8 Ağustos 2014 Cuma

on bir nisan bin dokuz yüz elli dört

bu tarih yapılan bir değerlendirmeye göre yirminci yüzyılın en sıkıcı günü seçilmiş. ve bu seçim, true knowledge adındaki bilgisayar arama motoruna girilen üç yüz milyondan fazla bilginin değerlendirilmesi ile yapılmış.

yapılan değerlendirmede o gün için kayda değer sadece iki olaya rastlanmış; belçika'nın savaşın ardından dördüncü genel seçimini gerçekleştirmesi ve türk akademisyen abdullah atalar'ın doğumu.
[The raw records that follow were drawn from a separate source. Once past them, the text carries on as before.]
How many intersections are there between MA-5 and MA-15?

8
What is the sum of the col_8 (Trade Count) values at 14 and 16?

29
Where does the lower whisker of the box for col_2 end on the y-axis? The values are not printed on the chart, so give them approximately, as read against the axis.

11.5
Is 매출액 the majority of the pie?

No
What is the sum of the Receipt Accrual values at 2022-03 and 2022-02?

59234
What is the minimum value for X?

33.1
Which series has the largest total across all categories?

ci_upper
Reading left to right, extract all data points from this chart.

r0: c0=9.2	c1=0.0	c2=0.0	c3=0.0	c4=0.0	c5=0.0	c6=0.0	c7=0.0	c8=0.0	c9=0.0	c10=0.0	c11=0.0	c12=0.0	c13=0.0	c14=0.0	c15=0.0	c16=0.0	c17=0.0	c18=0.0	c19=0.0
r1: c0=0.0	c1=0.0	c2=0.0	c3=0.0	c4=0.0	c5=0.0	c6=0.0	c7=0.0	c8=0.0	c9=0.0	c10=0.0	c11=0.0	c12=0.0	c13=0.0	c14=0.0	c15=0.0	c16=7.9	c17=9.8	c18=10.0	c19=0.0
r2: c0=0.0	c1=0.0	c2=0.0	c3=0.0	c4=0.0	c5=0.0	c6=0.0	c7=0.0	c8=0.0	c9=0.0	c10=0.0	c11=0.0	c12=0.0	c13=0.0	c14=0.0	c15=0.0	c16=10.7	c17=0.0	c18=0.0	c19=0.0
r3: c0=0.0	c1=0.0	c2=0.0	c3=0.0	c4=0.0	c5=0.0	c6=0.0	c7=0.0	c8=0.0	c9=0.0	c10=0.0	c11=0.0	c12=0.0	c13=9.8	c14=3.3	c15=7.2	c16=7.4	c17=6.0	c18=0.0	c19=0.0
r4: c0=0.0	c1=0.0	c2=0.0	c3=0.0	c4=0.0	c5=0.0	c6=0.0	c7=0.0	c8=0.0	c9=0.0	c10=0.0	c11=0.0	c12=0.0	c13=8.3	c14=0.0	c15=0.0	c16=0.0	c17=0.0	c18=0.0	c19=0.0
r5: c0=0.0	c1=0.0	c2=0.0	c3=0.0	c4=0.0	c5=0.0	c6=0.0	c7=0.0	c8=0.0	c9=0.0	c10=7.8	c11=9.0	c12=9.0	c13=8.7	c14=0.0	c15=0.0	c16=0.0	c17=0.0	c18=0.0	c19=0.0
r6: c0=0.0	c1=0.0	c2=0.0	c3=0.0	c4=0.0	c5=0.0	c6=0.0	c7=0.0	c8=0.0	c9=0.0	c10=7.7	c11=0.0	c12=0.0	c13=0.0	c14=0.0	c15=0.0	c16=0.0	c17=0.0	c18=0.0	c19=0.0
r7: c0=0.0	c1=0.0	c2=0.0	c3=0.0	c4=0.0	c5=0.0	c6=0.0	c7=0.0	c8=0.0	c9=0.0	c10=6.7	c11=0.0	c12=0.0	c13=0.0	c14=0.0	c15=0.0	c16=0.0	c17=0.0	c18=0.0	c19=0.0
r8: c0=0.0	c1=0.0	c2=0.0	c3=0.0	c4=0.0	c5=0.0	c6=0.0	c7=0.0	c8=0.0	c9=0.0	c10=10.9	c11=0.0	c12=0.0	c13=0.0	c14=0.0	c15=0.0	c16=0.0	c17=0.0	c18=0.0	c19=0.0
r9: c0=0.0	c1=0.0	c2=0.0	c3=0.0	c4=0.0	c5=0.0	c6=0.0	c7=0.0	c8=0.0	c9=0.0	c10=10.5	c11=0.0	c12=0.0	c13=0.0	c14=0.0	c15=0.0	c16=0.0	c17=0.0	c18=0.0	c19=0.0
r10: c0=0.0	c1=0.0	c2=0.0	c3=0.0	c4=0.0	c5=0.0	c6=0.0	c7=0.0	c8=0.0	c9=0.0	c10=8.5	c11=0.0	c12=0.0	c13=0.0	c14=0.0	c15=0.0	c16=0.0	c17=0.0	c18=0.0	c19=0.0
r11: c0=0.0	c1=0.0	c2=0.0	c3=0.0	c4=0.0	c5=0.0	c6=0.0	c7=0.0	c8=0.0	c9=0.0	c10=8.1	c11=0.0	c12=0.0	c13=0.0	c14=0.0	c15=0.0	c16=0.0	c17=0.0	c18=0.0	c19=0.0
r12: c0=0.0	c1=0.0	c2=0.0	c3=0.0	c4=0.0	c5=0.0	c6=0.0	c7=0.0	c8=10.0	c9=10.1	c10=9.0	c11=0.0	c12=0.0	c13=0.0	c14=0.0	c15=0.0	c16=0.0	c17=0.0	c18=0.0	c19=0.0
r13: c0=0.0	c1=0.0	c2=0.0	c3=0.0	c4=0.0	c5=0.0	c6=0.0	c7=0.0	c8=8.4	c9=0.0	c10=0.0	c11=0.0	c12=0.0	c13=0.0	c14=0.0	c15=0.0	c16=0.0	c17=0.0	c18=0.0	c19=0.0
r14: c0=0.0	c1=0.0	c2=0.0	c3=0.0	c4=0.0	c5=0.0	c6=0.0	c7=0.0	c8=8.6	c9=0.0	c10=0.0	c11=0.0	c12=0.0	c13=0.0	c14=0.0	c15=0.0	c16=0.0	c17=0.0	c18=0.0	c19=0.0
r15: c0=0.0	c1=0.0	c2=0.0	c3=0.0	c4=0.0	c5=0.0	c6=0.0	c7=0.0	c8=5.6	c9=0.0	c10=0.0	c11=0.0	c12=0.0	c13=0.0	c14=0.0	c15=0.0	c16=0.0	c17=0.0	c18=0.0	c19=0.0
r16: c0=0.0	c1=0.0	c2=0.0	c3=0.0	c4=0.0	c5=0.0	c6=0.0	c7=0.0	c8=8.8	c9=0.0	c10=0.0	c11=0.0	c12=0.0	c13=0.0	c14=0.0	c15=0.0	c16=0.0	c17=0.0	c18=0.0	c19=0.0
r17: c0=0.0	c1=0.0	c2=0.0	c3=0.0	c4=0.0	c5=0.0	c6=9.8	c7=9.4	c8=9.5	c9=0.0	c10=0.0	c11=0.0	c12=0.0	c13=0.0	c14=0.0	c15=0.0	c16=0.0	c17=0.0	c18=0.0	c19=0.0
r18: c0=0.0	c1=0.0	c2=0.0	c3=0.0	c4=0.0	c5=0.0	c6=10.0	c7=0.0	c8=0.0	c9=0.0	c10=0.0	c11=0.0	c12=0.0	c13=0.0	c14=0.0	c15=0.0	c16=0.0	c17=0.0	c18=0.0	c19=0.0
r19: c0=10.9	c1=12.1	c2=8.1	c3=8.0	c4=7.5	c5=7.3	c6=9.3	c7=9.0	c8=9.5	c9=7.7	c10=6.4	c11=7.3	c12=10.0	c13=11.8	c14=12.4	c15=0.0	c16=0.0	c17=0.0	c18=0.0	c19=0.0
elbette bu duruma itiraz edenler de var. en başta da bbc radio... bbc radio'ya göre asıl "en sıkıcı gün" on sekiz nisan bin dokuz yüz otuzdan başka bir gün olamaz. çünkü, o gün on sekiz otuz haberlerini sunan spikerleri "bugün haber yok" demiş.

*

yirmi birinci yüz yılın en sıkıcı günü mü? tabi ki bu gün...

2 yorum:

Hayal Kahvem dedi ki...


selam,

bu kez...

"bin dokuz yüz seksen birdeyiz"

ve şu yerdeyiz...

"bu dünyada yaşamak can sıkıcı bir şeydir baylar."

öyle midir sahi?

"biraz da susmalıyız, insan bir şeyler aramalı kendinde"

"ne gelir elimizden insan olmaktan başka?"

verbumnonfacta dedi ki...

o şiiri edip bey eksik yazmıştır bana kalırsa.

bir mısra daha ekleyip "sadece deniz feneri değil deniz feneri bakçisi de mevsimsiz ölür" demeliydi.